Psychology plays an important role in investment. Many people (including seasoned investors) don’t realise the influence psychology has on an investor’s decision making. Below, we introduce two concepts that are not only interesting, but also useful in helping you avoid making bad investment decisions:
Here’s an interesting experiment: Given a choice between A) a small loss, and B) a 50-50 chance of either a large loss or breaking even Which would you choose? Here’s another question: Assuming instead of a loss, it’s between A) a small gain, and b) a 50-50 chance of either a large gain or breaking even Now this time, which would you prefer? If you’re like most people, you would’ve chosen the second option (i.e. option B) in the first question, and the first option (i.e. option A) in the second. This preference for “certain gain” and “uncertain losses” is common among investors, and explains why some investors “double down” on investments where they’ve experienced losses, and quick to “sell-out” on investments that they’ve profited from.

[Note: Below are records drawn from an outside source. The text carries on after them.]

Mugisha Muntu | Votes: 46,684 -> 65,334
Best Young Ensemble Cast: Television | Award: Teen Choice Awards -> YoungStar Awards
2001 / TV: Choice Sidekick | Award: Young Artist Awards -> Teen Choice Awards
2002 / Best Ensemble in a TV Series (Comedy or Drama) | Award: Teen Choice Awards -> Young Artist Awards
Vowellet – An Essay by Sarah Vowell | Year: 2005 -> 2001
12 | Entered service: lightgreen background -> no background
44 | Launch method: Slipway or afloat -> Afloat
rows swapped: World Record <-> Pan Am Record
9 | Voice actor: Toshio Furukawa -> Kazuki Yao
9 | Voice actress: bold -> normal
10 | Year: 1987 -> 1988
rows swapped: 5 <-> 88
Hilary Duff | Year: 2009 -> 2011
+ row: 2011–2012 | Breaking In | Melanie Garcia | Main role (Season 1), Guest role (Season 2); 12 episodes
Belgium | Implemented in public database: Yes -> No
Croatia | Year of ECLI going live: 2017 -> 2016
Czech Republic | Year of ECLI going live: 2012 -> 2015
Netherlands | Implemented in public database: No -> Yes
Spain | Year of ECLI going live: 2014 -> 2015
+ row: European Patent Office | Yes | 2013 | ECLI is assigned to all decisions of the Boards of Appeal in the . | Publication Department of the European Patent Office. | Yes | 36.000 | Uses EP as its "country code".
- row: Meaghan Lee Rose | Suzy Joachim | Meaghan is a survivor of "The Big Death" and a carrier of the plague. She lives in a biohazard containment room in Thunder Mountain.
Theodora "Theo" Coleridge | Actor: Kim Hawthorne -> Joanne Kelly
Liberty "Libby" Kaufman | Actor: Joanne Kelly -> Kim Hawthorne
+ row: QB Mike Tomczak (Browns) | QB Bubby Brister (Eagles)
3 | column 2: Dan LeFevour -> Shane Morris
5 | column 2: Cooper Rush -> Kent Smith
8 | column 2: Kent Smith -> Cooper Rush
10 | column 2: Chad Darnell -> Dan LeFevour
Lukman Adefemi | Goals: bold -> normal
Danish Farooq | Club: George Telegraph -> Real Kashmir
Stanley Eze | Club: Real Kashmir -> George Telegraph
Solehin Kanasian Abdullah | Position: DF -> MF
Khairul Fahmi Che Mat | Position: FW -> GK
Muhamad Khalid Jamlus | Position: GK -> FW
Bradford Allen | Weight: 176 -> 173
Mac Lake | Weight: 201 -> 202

Mental Accounting refers to investors’ tendencies to mentally place goals into different “categories”. They then assign different portions of their wealth to meet the different goals. For example, suppose you intend to make two large purchases – a computer and a TV. Instead of assessing your total wealth and deciding on whether it makes sense to make any of the purchases, people with mental accounting would split their wealth and dedicate money to each “goal”. It is like having two separate savings jars labeled “Computer” and “TV” each, and only making a purchase when one of the jars has accumulated enough money for the item. Mental accounting generally leads to poor allocation of investment funds, however, it is a good way to instill self-control and discipline. For example, by “tricking” yourself to put away a certain amount of your savings in order to achieve a certain goal (e.g. paying off your credit card debt / mortgage, saving for children’s education), you are less likely to spend the money and more likely to reach that goal.